What needs to be done: Would you please repeat exactly the lines from the one containing "zaangażowanie E" to the end of the records, both included, and leave out the rest?
====================
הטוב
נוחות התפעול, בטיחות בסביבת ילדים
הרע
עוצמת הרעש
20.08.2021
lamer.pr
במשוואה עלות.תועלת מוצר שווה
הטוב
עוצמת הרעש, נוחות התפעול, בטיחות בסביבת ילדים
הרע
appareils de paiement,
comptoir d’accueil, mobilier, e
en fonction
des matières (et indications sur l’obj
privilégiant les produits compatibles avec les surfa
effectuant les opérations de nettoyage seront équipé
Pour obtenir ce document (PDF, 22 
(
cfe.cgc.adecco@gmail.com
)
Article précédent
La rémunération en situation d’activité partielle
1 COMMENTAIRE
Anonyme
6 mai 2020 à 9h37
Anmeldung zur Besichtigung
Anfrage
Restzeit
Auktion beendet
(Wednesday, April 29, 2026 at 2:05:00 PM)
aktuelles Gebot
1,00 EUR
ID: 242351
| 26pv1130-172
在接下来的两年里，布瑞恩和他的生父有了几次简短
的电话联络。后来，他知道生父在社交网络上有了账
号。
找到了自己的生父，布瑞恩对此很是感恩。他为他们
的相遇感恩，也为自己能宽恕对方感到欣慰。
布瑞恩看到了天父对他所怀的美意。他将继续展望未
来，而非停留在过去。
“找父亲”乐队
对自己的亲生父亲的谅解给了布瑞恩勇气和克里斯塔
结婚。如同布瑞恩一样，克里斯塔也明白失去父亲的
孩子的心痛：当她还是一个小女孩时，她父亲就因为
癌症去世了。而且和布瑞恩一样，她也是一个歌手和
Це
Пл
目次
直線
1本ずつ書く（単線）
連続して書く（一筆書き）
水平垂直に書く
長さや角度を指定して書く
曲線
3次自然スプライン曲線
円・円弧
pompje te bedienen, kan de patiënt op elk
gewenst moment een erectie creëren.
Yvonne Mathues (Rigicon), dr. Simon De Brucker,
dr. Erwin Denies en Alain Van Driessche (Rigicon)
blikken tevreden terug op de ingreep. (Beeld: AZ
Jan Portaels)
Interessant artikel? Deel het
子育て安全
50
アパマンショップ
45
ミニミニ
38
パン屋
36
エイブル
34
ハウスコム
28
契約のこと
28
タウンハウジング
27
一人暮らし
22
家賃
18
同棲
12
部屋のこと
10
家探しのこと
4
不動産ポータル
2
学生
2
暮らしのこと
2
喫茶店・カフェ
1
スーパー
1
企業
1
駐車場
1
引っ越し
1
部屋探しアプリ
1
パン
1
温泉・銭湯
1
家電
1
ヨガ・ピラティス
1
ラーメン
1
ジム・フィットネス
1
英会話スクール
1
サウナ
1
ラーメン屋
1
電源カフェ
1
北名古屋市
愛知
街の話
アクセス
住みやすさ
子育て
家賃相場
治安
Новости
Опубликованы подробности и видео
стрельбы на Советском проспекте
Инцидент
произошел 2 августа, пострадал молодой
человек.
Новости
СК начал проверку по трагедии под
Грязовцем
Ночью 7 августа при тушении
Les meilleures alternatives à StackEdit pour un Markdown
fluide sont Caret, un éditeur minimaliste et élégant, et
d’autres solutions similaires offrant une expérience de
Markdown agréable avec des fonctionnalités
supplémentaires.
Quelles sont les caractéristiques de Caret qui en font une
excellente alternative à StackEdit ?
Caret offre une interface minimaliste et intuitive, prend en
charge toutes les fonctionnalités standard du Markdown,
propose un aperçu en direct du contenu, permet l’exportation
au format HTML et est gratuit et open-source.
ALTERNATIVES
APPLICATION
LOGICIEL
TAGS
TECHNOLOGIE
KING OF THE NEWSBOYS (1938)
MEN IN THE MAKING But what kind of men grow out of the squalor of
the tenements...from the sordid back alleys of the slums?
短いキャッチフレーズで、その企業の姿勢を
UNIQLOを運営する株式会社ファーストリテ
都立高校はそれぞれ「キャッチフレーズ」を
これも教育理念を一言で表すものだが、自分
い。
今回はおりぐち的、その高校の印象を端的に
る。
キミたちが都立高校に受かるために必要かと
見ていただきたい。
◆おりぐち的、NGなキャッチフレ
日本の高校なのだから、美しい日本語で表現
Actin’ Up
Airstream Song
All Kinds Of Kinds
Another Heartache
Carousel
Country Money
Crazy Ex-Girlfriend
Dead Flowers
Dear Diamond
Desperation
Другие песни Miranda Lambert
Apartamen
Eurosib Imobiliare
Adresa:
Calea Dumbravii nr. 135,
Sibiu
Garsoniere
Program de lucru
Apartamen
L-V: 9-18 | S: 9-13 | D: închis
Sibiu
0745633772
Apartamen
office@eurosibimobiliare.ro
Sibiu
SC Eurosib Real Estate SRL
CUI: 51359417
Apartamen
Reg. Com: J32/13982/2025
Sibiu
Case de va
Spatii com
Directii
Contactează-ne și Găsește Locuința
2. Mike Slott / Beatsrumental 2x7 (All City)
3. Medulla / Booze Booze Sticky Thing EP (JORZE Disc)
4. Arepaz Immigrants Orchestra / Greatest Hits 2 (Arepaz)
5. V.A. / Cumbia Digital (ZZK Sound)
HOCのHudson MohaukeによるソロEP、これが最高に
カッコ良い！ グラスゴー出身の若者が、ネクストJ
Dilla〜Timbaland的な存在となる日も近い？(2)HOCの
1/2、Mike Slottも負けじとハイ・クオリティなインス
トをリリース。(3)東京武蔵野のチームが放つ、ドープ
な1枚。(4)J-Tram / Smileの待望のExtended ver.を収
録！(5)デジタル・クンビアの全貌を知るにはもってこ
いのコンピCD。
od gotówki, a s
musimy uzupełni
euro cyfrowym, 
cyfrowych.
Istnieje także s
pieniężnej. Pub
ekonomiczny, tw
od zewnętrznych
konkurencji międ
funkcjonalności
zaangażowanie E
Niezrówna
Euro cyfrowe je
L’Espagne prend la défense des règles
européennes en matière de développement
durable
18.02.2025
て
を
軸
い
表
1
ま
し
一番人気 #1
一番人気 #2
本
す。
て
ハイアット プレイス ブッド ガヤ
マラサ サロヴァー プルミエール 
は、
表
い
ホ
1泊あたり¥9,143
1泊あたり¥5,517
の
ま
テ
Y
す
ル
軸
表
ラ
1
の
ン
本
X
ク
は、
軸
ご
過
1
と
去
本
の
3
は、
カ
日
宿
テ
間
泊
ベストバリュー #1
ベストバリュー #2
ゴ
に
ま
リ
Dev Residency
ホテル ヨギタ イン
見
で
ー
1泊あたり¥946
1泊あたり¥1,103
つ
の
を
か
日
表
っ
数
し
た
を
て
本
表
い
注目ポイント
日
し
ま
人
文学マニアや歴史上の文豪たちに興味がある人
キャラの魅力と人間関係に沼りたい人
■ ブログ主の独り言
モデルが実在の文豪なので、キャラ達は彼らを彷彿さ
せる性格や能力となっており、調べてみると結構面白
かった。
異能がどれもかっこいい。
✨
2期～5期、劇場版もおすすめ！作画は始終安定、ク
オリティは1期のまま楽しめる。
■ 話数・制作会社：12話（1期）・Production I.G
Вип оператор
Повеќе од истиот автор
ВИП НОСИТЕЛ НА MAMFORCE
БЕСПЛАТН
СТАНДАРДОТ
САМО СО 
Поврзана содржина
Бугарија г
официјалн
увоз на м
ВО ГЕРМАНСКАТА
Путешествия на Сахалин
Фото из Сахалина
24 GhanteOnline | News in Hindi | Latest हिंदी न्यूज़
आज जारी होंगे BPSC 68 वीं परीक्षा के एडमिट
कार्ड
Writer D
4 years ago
====================
Response below:
zaangażowanie E
Niezrówna
Euro cyfrowe je
L’Espagne prend la défense des règles
européennes en matière de développement
durable
18.02.2025
て
を
軸
い
表
1
ま
し
一番人気 #1
一番人気 #2
本
す。
て
ハイアット プレイス ブッド ガヤ
マラサ サロヴァー プルミエール 
は、
表
い
ホ
1泊あたり¥9,143
1泊あたり¥5,517
の
ま
テ
Y
す
ル
軸
表
ラ
1
の
ン
本
X
ク
は、
軸
ご
過
1
と
去
本
の
3
は、
カ
日
宿
テ
間
泊
ベストバリュー #1
ベストバリュー #2
ゴ
に
ま
リ
Dev Residency
ホテル ヨギタ イン
見
で
ー
1泊あたり¥946
1泊あたり¥1,103
つ
の
を
か
日
表
っ
数
し
た
を
て
本
表
い
注目ポイント
日
し
ま
人
文学マニアや歴史上の文豪たちに興味がある人
キャラの魅力と人間関係に沼りたい人
■ ブログ主の独り言
モデルが実在の文豪なので、キャラ達は彼らを彷彿さ
せる性格や能力となっており、調べてみると結構面白
かった。
異能がどれもかっこいい。
✨
2期～5期、劇場版もおすすめ！作画は始終安定、ク
オリティは1期のまま楽しめる。
■ 話数・制作会社：12話（1期）・Production I.G
Вип оператор
Повеќе од истиот автор
ВИП НОСИТЕЛ НА MAMFORCE
БЕСПЛАТН
СТАНДАРДОТ
САМО СО 
Поврзана содржина
Бугарија г
официјалн
увоз на м
ВО ГЕРМАНСКАТА
Путешествия на Сахалин
Фото из Сахалина
24 GhanteOnline | News in Hindi | Latest हिंदी न्यूज़
आज जारी होंगे BPSC 68 वीं परीक्षा के एडमिट
कार्ड
Writer D
4 years ago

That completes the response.